第17話 花咲くとき
そう言い、二人目の一哉は柔らかな笑みを見せた。
ここに来て、始めて大きく表情を変えた瞬間だ。
「そうよ、一哉」
嬉しくて、思わず二人目の一哉に抱きついてしまう。
一哉は一瞬バランスを崩したが、すぐに体制を元に戻し、ぎこちない手つきで栞の頭を撫で始めた。
「すごい、何もかわらないじゃない」
「かわらない?」
「えぇ。普通の人間と……何もかわらないわ……」
その日から、栞と二人目の一哉との同棲生活がはじまった。
栞が仕事に行くときは、コップに一杯の水を置いておき、帰るとそれが空になっている。
そして、決まって二人目の一哉は、少しずつ少しずつ身長をのばして行った。
二人目の一哉はいつもテレビの横にいたが、栞がキスをねだると濃厚で窒息死してしまうほどのキスをくれた。
抱き締めてほしいと言えばその通りにしてくれるし、触れてほしいと言えば心の底まで満たしてくれた。
一哉だけでいい。
一哉だけが、一緒にいてくれれば、それでいい……。
☆ ☆ ☆ ☆ ☆
「ねぇ、最近栞ちゃん冷たくない?」
浅井一哉が、栞の肩に手を回してくる。
「別に、そんなことないですよ」
そう言いながら、一哉の手を振り払う。
「やっぱり冷たいじゃん」
拗ねたように言うが、栞はそんなこと気にも留めずにパソコンへ向かう。
その態度に、少なからず一哉は動揺していた。
栞は自分の事が好きなのだと、前々から確信していたのだ。
それは、栞の態度、言動を見れば誰だって一目瞭然。一哉に気付かれていない、と思っているのは栞ただ一人だった。

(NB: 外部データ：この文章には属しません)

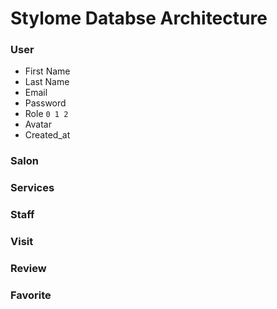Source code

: # Stylome Databse Architecture

### User

- First Name
- Last Name
- Email
- Password
- Role `0 1 2`
- Avatar
- Created_at

### Salon

### Services

### Staff

### Visit

### Review

### Favorite
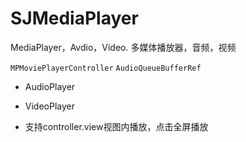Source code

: # SJMediaPlayer
MediaPlayer，Avdio，Video. 多媒体播放器，音频，视频

`MPMoviePlayerController` `AudioQueueBufferRef`

* AudioPlayer

* VideoPlayer

* 支持controller.view视图内播放，点击全屏播放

一哉自身、最初から栞に興味があった。だからこそ、からかって遊んでいたわけだし、子供じみた事をして困らせることもあった。
けれど、最近の栞はどうもおかしい。
一哉が話かけても上の空だったり、食事を誘っても断ってきたりと、態度の変化が極端に現れた。
「もしかしてさ……」
パソコンを凝視し続けている栞に、おそるおそる話かけた。
「彼氏、できた?」
「……そうですね。そうかもしれません」
栞の目はパソコンを向いたままで、一度もこちらを見ることはなかった。